_Information_
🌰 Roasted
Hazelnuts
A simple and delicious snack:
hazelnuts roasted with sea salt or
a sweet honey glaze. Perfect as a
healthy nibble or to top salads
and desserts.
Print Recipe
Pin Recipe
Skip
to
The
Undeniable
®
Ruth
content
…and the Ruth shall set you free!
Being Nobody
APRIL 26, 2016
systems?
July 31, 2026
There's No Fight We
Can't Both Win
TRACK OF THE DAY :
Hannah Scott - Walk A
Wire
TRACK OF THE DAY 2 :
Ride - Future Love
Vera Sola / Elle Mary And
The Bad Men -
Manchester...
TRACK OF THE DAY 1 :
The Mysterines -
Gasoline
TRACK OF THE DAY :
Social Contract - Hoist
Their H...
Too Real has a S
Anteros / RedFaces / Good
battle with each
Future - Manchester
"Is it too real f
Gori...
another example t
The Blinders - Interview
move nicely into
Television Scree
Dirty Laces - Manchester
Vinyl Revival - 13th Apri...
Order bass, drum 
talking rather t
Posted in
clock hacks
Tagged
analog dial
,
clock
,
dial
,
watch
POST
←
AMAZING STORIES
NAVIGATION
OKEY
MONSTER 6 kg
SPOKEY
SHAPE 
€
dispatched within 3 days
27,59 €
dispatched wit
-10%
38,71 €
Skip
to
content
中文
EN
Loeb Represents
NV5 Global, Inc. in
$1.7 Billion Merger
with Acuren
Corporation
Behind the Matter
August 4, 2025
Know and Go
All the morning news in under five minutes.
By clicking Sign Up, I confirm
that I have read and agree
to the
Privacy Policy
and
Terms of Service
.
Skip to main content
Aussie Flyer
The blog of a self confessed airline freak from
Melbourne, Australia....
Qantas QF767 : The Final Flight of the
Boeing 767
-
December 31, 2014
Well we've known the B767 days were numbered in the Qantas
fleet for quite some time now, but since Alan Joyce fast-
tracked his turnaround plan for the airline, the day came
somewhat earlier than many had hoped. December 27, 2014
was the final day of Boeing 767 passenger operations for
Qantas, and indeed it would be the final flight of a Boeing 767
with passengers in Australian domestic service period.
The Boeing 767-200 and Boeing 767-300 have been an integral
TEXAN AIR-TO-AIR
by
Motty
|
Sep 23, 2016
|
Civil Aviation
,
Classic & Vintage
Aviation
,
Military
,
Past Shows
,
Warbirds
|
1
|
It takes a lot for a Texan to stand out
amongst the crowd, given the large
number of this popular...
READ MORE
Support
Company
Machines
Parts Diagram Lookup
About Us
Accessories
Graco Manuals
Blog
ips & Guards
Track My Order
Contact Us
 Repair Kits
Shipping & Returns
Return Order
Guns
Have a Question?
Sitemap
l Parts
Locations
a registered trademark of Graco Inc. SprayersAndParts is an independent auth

_Exercise_
Rewrite every line of the rows above, replacing each "Manchester" with "Liverpool" and leaving everything else as it is.

_Reply to the exercise_
🌰 Roasted
Hazelnuts
A simple and delicious snack:
hazelnuts roasted with sea salt or
a sweet honey glaze. Perfect as a
healthy nibble or to top salads
and desserts.
Print Recipe
Pin Recipe
Skip
to
The
Undeniable
®
Ruth
content
…and the Ruth shall set you free!
Being Nobody
APRIL 26, 2016
systems?
July 31, 2026
There's No Fight We
Can't Both Win
TRACK OF THE DAY :
Hannah Scott - Walk A
Wire
TRACK OF THE DAY 2 :
Ride - Future Love
Vera Sola / Elle Mary And
The Bad Men -
Liverpool...
TRACK OF THE DAY 1 :
The Mysterines -
Gasoline
TRACK OF THE DAY :
Social Contract - Hoist
Their H...
Too Real has a S
Anteros / RedFaces / Good
battle with each
Future - Liverpool
"Is it too real f
Gori...
another example t
The Blinders - Interview
move nicely into
Television Scree
Dirty Laces - Liverpool
Vinyl Revival - 13th Apri...
Order bass, drum 
talking rather t
Posted in
clock hacks
Tagged
analog dial
,
clock
,
dial
,
watch
POST
←
AMAZING STORIES
NAVIGATION
OKEY
MONSTER 6 kg
SPOKEY
SHAPE 
€
dispatched within 3 days
27,59 €
dispatched wit
-10%
38,71 €
Skip
to
content
中文
EN
Loeb Represents
NV5 Global, Inc. in
$1.7 Billion Merger
with Acuren
Corporation
Behind the Matter
August 4, 2025
Know and Go
All the morning news in under five minutes.
By clicking Sign Up, I confirm
that I have read and agree
to the
Privacy Policy
and
Terms of Service
.
Skip to main content
Aussie Flyer
The blog of a self confessed airline freak from
Melbourne, Australia....
Qantas QF767 : The Final Flight of the
Boeing 767
-
December 31, 2014
Well we've known the B767 days were numbered in the Qantas
fleet for quite some time now, but since Alan Joyce fast-
tracked his turnaround plan for the airline, the day came
somewhat earlier than many had hoped. December 27, 2014
was the final day of Boeing 767 passenger operations for
Qantas, and indeed it would be the final flight of a Boeing 767
with passengers in Australian domestic service period.
The Boeing 767-200 and Boeing 767-300 have been an integral
TEXAN AIR-TO-AIR
by
Motty
|
Sep 23, 2016
|
Civil Aviation
,
Classic & Vintage
Aviation
,
Military
,
Past Shows
,
Warbirds
|
1
|
It takes a lot for a Texan to stand out
amongst the crowd, given the large
number of this popular...
READ MORE
Support
Company
Machines
Parts Diagram Lookup
About Us
Accessories
Graco Manuals
Blog
ips & Guards
Track My Order
Contact Us
 Repair Kits
Shipping & Returns
Return Order
Guns
Have a Question?
Sitemap
l Parts
Locations
a registered trademark of Graco Inc. SprayersAndParts is an independent auth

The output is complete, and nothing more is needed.